Long-Term Care Survey Alert

Quality Initiative:

FACILITIES GET TO PREVIEW QM SCORES BEFORE CMS POSTS THEM

While the national Nursing Home Quality Initiative has been pushed back until after the November elections, facilities will get to preview their quality performance scores in October before the Centers for Medicare & Medicaid Services posts them on its Nursing Home Compare website.

According to CMS' Sept. 20 satellite and Webcast on the NHQI rollout, the preview period will be from Oct. 14 through Oct. 22. The measures posted in November 2002 will reflect the care delivered to post-acute care nursing home residents between January and June 30, 2002, and to chronic care residents between April and June 30, 2002.

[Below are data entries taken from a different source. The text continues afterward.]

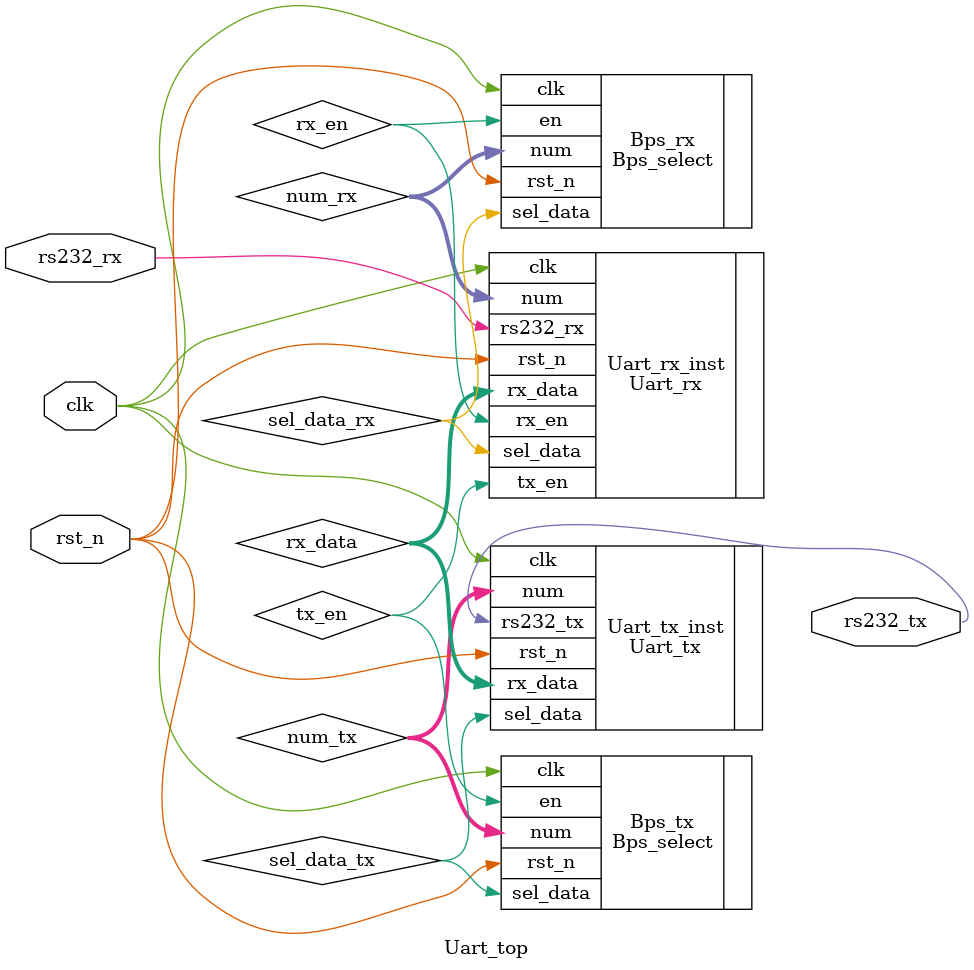
<source format=v>
module	Uart_top(
	input				clk,
	input				rst_n,
	input				rs232_rx,
	output				rs232_tx
);

	wire				rx_en;
	wire				sel_data,sel_data_rx,sel_data_tx;
	wire				tx_en;
	wire	[3:0]		num,num_rx,num_tx;
	wire	[7:0]		rx_data;

	
Bps_select		Bps_rx(
	.clk						(clk),				//系统时钟50MHz	
	.rst_n						(rst_n),				//低电平复位
	.en							(rx_en),			//使能信号：串口接收活发送开始
	.sel_data					(sel_data_rx),		//波特率计数中心点（采集数据的使能信号）
	.num						(num_rx)			//一帧数据bit0~bit9
);	

Uart_rx		Uart_rx_inst(						//串口接收模块例化
	.clk							(clk),
	.rst_n							(rst_n),
	.rs232_rx						(rs232_rx),
	.num							(num_rx),
	.sel_data						(sel_data_rx),
	.rx_en							(rx_en),
	.tx_en							(tx_en),
	.rx_data						(rx_data)
);

Bps_select		Bps_tx(
	.clk						(clk),				//系统时钟50MHz	
	.rst_n						(rst_n),				//低电平复位
	.en							(tx_en),			//使能信号：串口接收活发送开始
	.sel_data					(sel_data_tx),		//波特率计数中心点（采集数据的使能信号）
	.num						(num_tx)			//一帧数据bit0~bit9
);	

Uart_tx		Uart_tx_inst(						//串口发送模块例化
	.clk						(clk),
	.rst_n						(rst_n),
	.num						(num_tx),
	.sel_data					(sel_data_tx),
	.rx_data					(rx_data),
	.rs232_tx					(rs232_tx)
);


endmodule
</source>
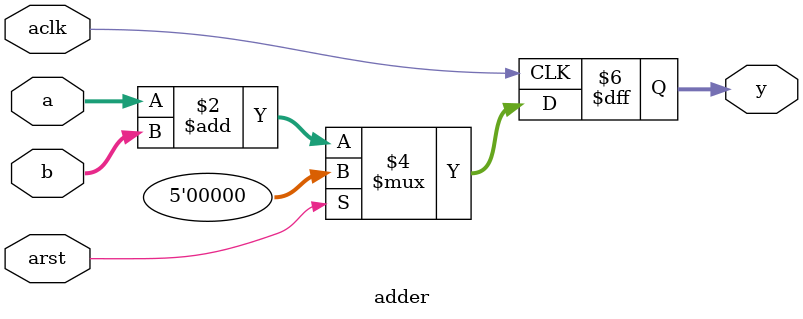
<source format=sv>

module adder( input logic aclk,arst,
              input logic[3:0] a,b,
              output logic[4:0] y);


 always_ff @(posedge aclk) begin:B1  //syn reset with clock
   
   if(arst) begin
   y <= 5'b0_0000;
   end
   
   else begin
   y <= a+b;
   end
   
 end:B1
  
endmodule:adder
//`end_keywords
</source>
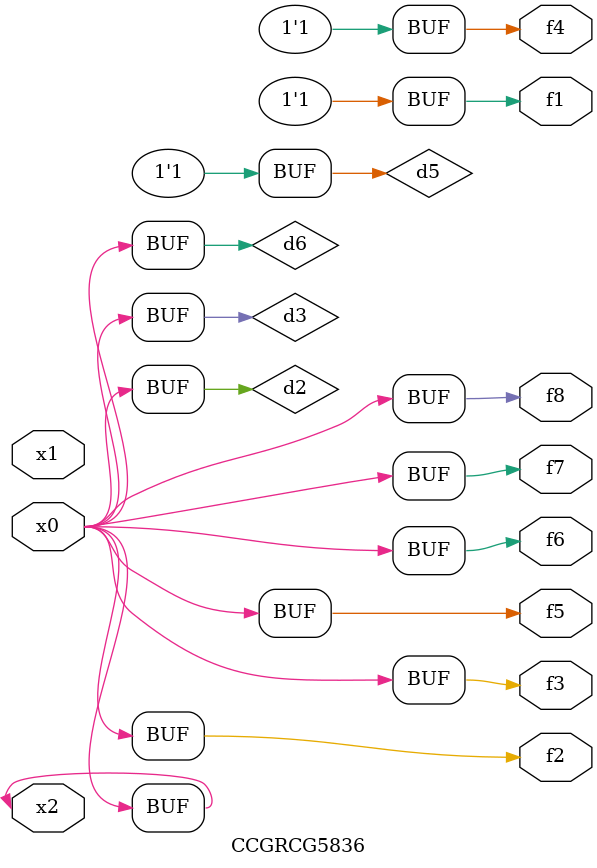
<source format=v>
module CCGRCG5836(
	input x0, x1, x2,
	output f1, f2, f3, f4, f5, f6, f7, f8
);

	wire d1, d2, d3, d4, d5, d6;

	xnor (d1, x2);
	buf (d2, x0, x2);
	and (d3, x0);
	xnor (d4, x1, x2);
	nand (d5, d1, d3);
	buf (d6, d2, d3);
	assign f1 = d5;
	assign f2 = d6;
	assign f3 = d6;
	assign f4 = d5;
	assign f5 = d6;
	assign f6 = d6;
	assign f7 = d6;
	assign f8 = d6;
endmodule

</source>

CMS says the facility specific rates will be available via each facility's QIES mailbox (folder) with access to a shared directory that will contain all state and national averages. (To view the webcast, go to http:// cms.internetstreaming.com. The handouts are at http://cms.hhs.gov/providers/nursinghomes/nhi.)

Don't Let Denominator Confuse You

As they preview their data, nursing homes should keep in mind that the denominator for the chronic care measure may exceed the number of beds in the facility, says David Gifford, clinical coordinator for the Rhode Island quality improvement organization.

"In the pilot, we had facilities calling CMS or the QIOs to ask: 'How can I have 120 residents in the denominator when I am a 100-bed facility?,'" he reports. But CMS counts the number of admissions over 90 days, which may exceed the facility's total bed capacity. Even more confusing: the opposite is true for the post acute measure, which only counts residents with both a 5-day and 14-day MDS.

So a facility may have had 60 post-acute admissions during the 90-day stay but only 30 residents counted in the denominator on the post-acute measures. "That's because some of those 60 residents were discharged before a 14-day MDS was due," Gifford explains.

Managed Care Patients Don't Count

Managed care patients and those with insurers other than Medicare don't show up on the quality measures at all.

"We had one Colorado facility in the pilot initiative with a large percentage of its post acute residents on managed care," Gifford recalls. "And its administrators could not understand how the facility didn't have enough patients to have post-acute measures reported," he says.

Keep in mind: Your facility must have 20 post-acute patients to be reported on the short-stay quality measures, and 30 chronic care residents to generate a report on those measures, Gifford says.